わたしの頭痛を気にしてしまったのか、エプロンを外している。
ついでに言うと、タンクトップと短パンはそのままである。
「わ、すごい。それカラ松くんが作ったの!?」
「ああ。愛さえあれば、不可能などない!こっちがブルーベリージャム!毎日の朝食に欠かせないジャム!!」
「う、うんうん!」
「そしてこれはブルーベリーマフィンッ!毎日のおやつに欠かせないマフィン!!うまそうだろ?」
いちいち説明くさいけれど、顔が少し赤いので、もしかしたら彼なりの照れ隠しだったのかもしれない。
「カラ松くん…」
「ほ、ほら。早く食べるんだ。沢山寝ていたからお腹が空いているはずだ」
わたしは頷いてソファーに座りなおすと、「いただきます」をわざと丁寧に言ってから、マフィンの端をかじった。

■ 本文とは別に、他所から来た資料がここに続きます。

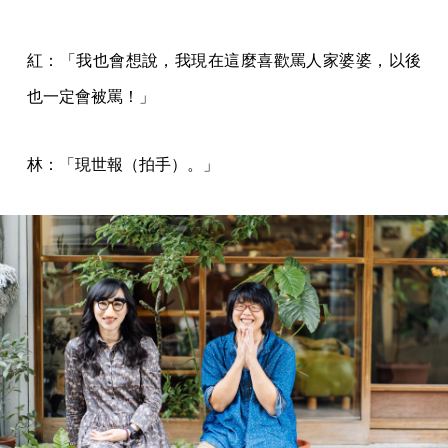
紅：「我也會想說，我現在這麼喜歡罵人家婆婆，以後
也一定會被罵！」
林：「現世報（拍手）。」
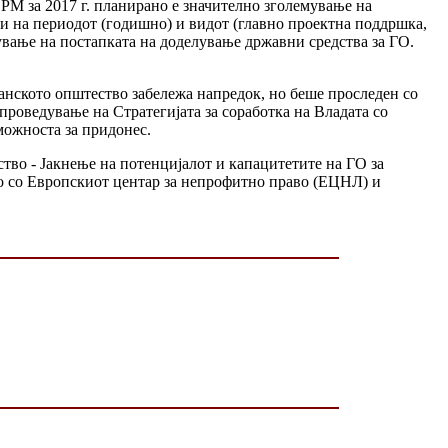
РМ за 2017 г. планирано е значително зголемување на
о и на периодот (годишно) и видот (главно проектна поддршка,
ување на постапката на доделување државни средства за ГО.
ѓанското општество забележа напредок, но беше проследен со
проведување на Стратегијата за соработка на Владата со
 можноста за придонес.
ство - Јакнење на потенцијалот и капацитетите на ГО за
о со Европскиот центар за непрофитно право (ЕЦНЛ) и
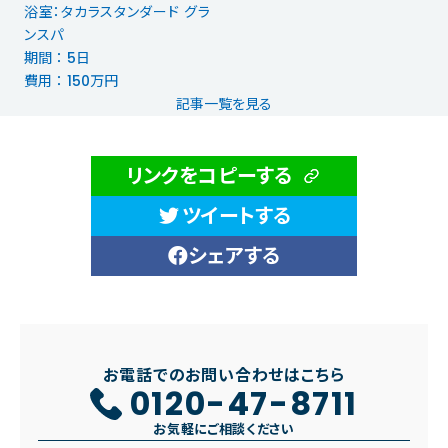
浴室：タカラスタンダード グラ
ンスパ
期間 ： 5日
費用 ： 150万円
記事一覧を見る
リンクをコピーする
ツイートする
シェアする
お電話でのお問い合わせはこちら
0120-47-8711
お気軽にご相談ください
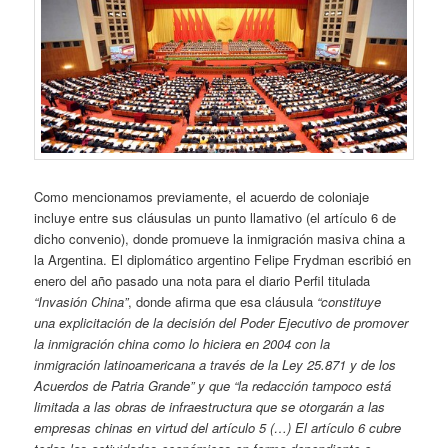
Como mencionamos previamente, el acuerdo de coloniaje
incluye entre sus cláusulas un punto llamativo (el artículo 6 de
dicho convenio), donde promueve la inmigración masiva china a
la Argentina. El diplomático argentino Felipe Frydman escribió en
enero del año pasado una nota para el diario Perfil titulada
“Invasión China”
, donde afirma que esa cláusula
“constituye
una explicitación de la decisión del Poder Ejecutivo de promover
la inmigración china como lo hiciera en 2004 con la
inmigración latinoamericana a través de la Ley 25.871 y de los
Acuerdos de Patria Grande” y que “la redacción tampoco está
limitada a las obras de infraestructura que se otorgarán a las
empresas chinas en virtud del artículo 5 (…) El artículo 6 cubre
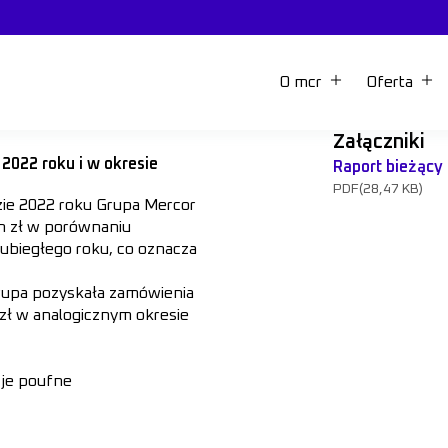
O mcr
Oferta
Załączniki
2022 roku i w okresie
Raport bieżący
PDF
(28,47 KB)
zie 2022 roku Grupa Mercor
ln zł w porównaniu
 ubiegłego roku, co oznacza
Grupa pozyskała zamówienia
 zł w analogicznym okresie
cje poufne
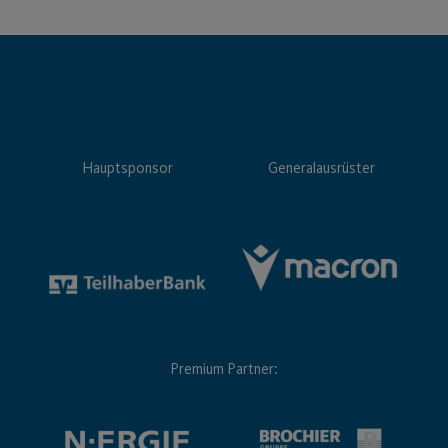
Hauptsponsor
Generalausrüster
Premium Partner:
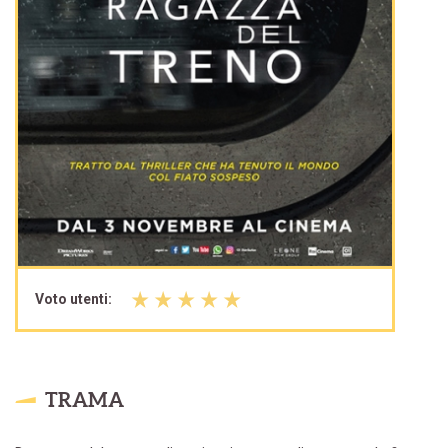
Voto utenti:
TRAMA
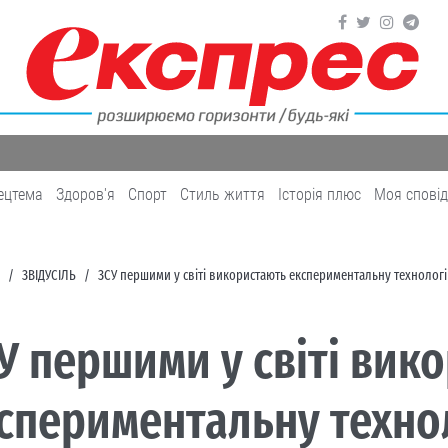
ецтема
Здоров'я
Cпорт
Cтиль життя
Історія плюс
Моя спові
ЗВІДУСІЛЬ
ЗСУ першими у світі використають експериментальну технологію
У першими у світі вик
спериментальну техно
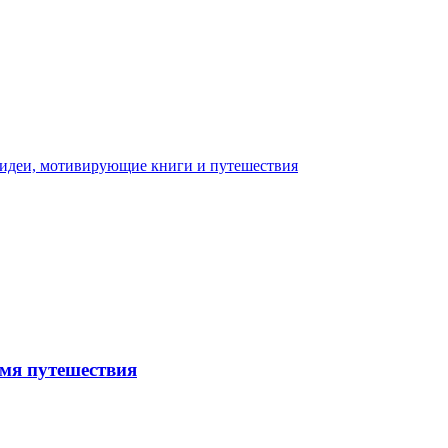
емя путешествия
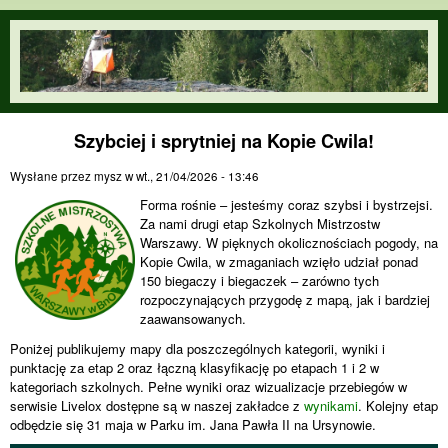
Przejdź do treści
orienteering.waw.pl
Szybciej i sprytniej na Kopie Cwila!
Wysłane przez
mysz
w
wt., 21/04/2026 - 13:46
Forma rośnie – jesteśmy coraz szybsi i bystrzejsi.
Za nami drugi etap Szkolnych Mistrzostw
Warszawy. W pięknych okolicznościach pogody, na
Kopie Cwila, w zmaganiach wzięło udział ponad
150 biegaczy i biegaczek – zarówno tych
rozpoczynających przygodę z mapą, jak i bardziej
zaawansowanych.
Poniżej publikujemy mapy dla poszczególnych kategorii, wyniki i
punktację za etap 2 oraz łączną klasyfikację po etapach 1 i 2 w
kategoriach szkolnych. Pełne wyniki oraz wizualizacje przebiegów w
serwisie Livelox dostępne są w naszej zakładce z
wynikami
. Kolejny etap
odbędzie się 31 maja w Parku im. Jana Pawła II na Ursynowie.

バターが香るマフィンに、甘酸っぱいブルーベリーが絶妙なバランスで口の中を満たす。
「んー!おいしいよ!!甘すぎず爽やか!!」
「そうか!よかった!またオレの新たな一面を見せてしまったな」
スッとミルクの入ったコップが目の前に置かれた。
「ありがとう。わたし、カラ松くんの彼女でシアワセ!」
「……あ、あぁ!」
初めての手料理を褒められたせいか、頬がポッと赤らんでいる。
「ところで、このブルーベリーって、まさか…」
「もちろん、ピックバイ…オレ!!」
英語の文法メチャクチャな気がするけれど、要するに自分で摘んできたらしい…。
「どこまで!?」
「どこまでって、朝一のブルーベリー農園だが?」
あっけらかんと答えるけど、近所にブルーベリー農園はない。
わざわざ遠出して摘みに行ってくれたらしい。